Marie Gloris Bardiaux-Vaïente : De façon générale, les femmes sont ignorées par la société. C'est le patriarcat, c'est le sexisme au quotidien, c'est une réalité. Et dans notre profession, cette réalité existe comme partout ailleurs. Il y a quelques mois, nous avons monté notre collectif, nous nous sommes regroupées, et je pense que le problème nous a donc sauté aux yeux encore plus vite. Hier matin, quand j'ai reçu le mail annonçant les nommés au Grand Prix, j'ai fait un bon sur ma chaise. J'ai vu tout de suite les noms des 30 nommés et il y avait 0 femme. Et là, c'est une douche froide. Parce que lorsqu'on passe à zéro, c'est une négation totale. L'année dernière, il y avait Marjane Satrapi, donc bon on a toujours le truc de se dire : 'Une c'est peu mais c'est déjà ça'. Mais zéro, c'est dur.

Terrafemina : Le festival d'Angoulême est-il sexiste ?
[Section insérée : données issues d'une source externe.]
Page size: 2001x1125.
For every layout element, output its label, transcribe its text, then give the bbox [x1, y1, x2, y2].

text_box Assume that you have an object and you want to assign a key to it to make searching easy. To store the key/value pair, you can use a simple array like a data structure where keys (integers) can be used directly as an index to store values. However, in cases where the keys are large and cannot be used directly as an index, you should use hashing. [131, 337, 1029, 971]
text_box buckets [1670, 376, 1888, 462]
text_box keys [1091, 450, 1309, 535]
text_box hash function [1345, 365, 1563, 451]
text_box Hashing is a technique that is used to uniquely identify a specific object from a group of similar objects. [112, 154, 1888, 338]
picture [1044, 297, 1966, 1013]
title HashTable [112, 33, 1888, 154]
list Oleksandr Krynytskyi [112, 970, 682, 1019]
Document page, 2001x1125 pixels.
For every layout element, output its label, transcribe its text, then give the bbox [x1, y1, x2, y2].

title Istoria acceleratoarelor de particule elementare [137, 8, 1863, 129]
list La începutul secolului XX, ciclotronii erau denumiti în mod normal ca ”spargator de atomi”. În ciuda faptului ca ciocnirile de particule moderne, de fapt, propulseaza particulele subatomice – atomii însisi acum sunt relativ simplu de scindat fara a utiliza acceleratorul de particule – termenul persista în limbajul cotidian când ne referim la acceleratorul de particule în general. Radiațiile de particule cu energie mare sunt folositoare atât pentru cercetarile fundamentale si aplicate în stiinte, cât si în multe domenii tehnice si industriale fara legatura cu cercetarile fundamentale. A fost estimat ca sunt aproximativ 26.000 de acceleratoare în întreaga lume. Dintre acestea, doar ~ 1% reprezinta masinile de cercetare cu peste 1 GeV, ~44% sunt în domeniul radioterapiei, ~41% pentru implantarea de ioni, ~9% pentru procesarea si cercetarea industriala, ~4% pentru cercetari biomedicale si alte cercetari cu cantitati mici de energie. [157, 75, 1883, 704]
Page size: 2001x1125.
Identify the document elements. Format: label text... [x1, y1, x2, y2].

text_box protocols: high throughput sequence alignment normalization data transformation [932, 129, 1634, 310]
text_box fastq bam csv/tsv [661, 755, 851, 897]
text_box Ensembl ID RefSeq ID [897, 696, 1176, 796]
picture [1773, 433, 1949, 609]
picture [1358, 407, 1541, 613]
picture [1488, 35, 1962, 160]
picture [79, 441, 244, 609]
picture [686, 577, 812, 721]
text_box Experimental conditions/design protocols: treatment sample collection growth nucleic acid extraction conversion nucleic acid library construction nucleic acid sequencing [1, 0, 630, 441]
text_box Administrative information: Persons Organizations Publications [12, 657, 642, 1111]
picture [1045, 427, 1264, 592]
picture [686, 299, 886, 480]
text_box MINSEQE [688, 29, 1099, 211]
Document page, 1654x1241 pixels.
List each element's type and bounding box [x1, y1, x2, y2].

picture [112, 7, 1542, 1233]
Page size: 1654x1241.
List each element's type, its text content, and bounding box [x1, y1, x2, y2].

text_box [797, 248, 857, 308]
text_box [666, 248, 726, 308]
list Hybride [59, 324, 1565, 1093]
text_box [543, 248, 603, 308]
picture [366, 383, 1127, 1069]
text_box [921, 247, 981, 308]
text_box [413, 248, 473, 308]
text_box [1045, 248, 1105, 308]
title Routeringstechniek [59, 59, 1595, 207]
Marie Gloris Bardiaux-Vaïente : C'est difficile de nous recenser, mais aujourd'hui on serait environ 15% d'autrices dans la bande dessinée. Donc évidemment, nous sommes moins nombreuses statistiquement. Il n'empêche que nous sommes de plus en plus nombreuses. Dans les années 70, il n'y avait que Claire Bretécher et Florence Cestac. Aujourd'hui, dans la charte de notre collectif, nous avons à peu près 200 signataires. Donc cela fait 200 autrices, scénaristes, dessinatrices ou coloristes. Ce n'est plus 2 femmes, c'est 200. Il y a une vraie sous-représentation. Pour moi, c'est juste un miroir de notre société en général. C'est un milieu très masculin dans lequel d'un seul coup on nous nie complètement. Moi ce qui me choque, c'est ce zéro. Parce que cela a un sens en philosophique. Se dire qu'il y a des gens dans un comité – dont on ne connaît pas la composition d'ailleurs – qui nomment 30 auteurs et qui ne se rendent pas compte à un seul moment qu'il n'y a aucune femme, c'est grave. Et le pire, c'est que je ne dis pas qu'ils ont fait exprès, je pense qu'ils ne s'en sont même pas aperçu.

Tf : Que pensez-vous de la réaction des nommés qui ont choisi de se retirer de la liste des nommés en soutien à leurs consoeurs ?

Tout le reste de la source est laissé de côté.